There seems to be no limit to the amount of pseudoscience, alternative therapy bollocks, infiltrating itself into the minds of many unsuspecting souls. But we can do something about it. As members of a critical thinking, evidence-based community, we have the ability to explain, expose and execute bad science. Working alone often feels like you’re chipping away at a wall of quackery with an acupuncture needle but if we work together – to focus our ‘natural energy’ – we can make an impact.
With that in mind, I am trying to rally our collective voice, and help stop the widespread distribution of a magazine called ‘What Doctors Don’t Tell You’.
What’s the problem?
WDDTY is a magazine that claims it ‘provides health information to change people’s lives for the better’, but in reality it promotes the use of unproven alternative medicine, often as a replacement for conventional medicine.
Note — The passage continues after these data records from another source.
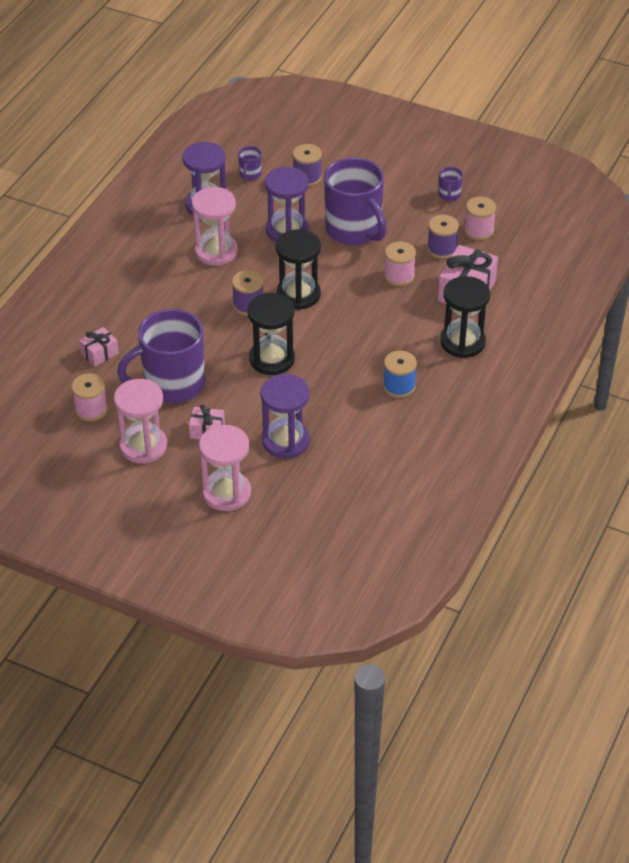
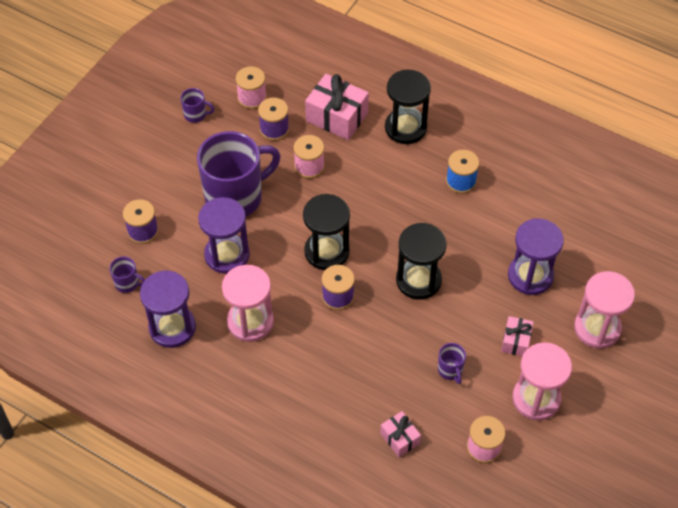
camera: 85 degrees left, 10 degrees up
purple mug [117,309,205,403] -> purple mug [438,343,466,384], size x0.41

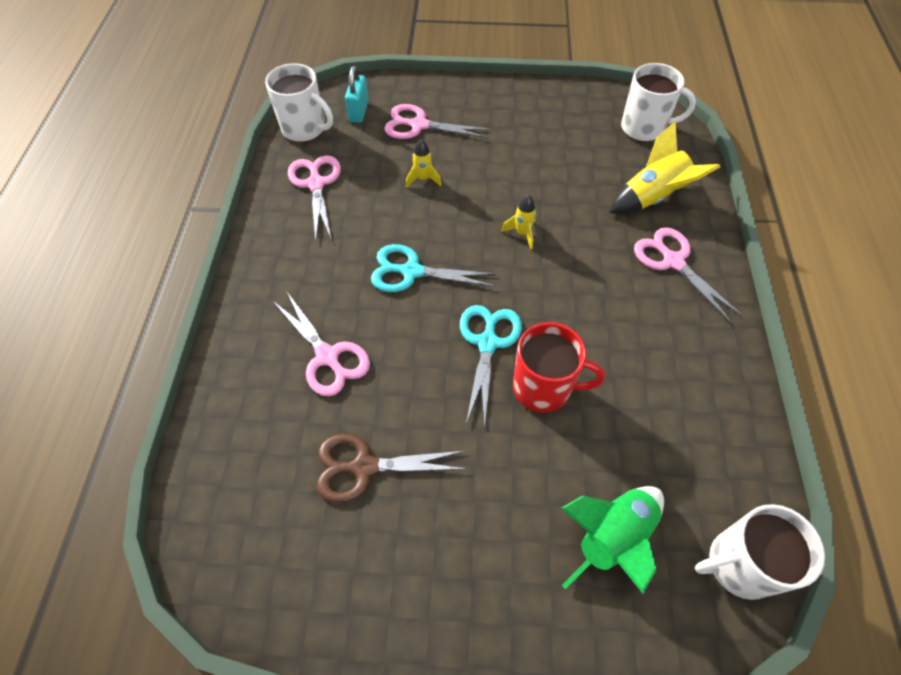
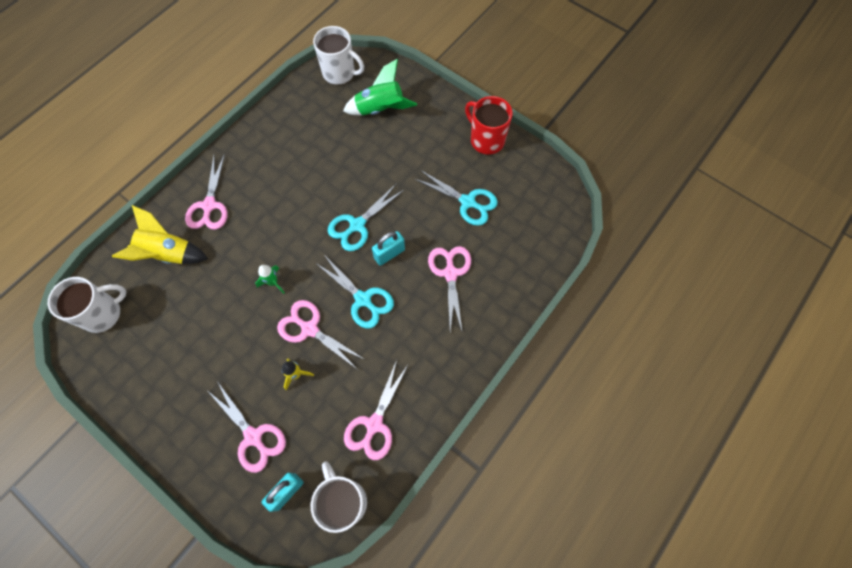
camera: 145 degrees left, 10 degrees up
brown scissors [316,434,467,503] -> turquoise scissors [415,170,498,226]
yellow rocket [501,195,537,249] -> green rocket [255,265,284,294]
red mug [513,322,605,413] -> red mug moved to [465,96,513,154]
white mug [621,63,696,142] -> white mug turned 105 degrees clockwise [48,277,127,333]
none -> pink scissors [277,300,366,370]
none -> turquoise padlock [372,231,405,266]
Josephine Jones has provided a meticulous account of articles from WDDTY that are controversial and misleading. Looking through the list it is clear that the editors are happy to impart their questionable wisdom on a variety of topics including cancer, depression, allergies, vaccination, heart disease, diabetes, asthma, arthritis etc. etc…Andy Lewis at The Quackometer has also just initiated a call to action which contains more information on the dangers of WDDTY.
This is wrong. Telling people not to take proven preventative drugs for malaria, but instead take some homeopathic sugar pill is wrong. Telling people that vitamin C is as good as chemotherapy but without the side effects is wrong. Claiming all manner of potions, vegetables and inner energy can replace rigorously tested evidence-based medicine is wrong.
I have previously highlighted some of the ways that WDDTY abuse scientific evidence through using irrelevant citations, crap trials, cherry-picking stats with no context, paraphrasing text from articles and a lot of the time just speaking out-right bullshit.
This is wrong. Abusing scientific data is wrong. Misrepresenting the results and conclusions of a study is wrong. Using references from quack journals that are not accepted in the wider scientific community is definitely wrong.
What to do about it?
I have already worked with Sense About Science to create a letter for their ‘Ask for Evidence’ campaign, which was sent to Bryan Hubbard at WDDTY, asking for evidence for some of the claims made in an article. I contacted Bryan twice without any response and now feel that being more tactical could be better. Taking advice from Simon Singh, Alan Henness and the hordes of other skeptics that have duly noted WDDTY, it was clear that the next mode of action would be to make complaints to stockists in an attempt to have it removed from the shelves. So below is a template of a short letter that everyone can use/edit/personalise to send/email to any of the stockists. Thanks to the work of Apoptoticus, there are strong indications that Tesco are open and willing to act if enough voices are heard. The more complaints they get, the more likely we are to get a result.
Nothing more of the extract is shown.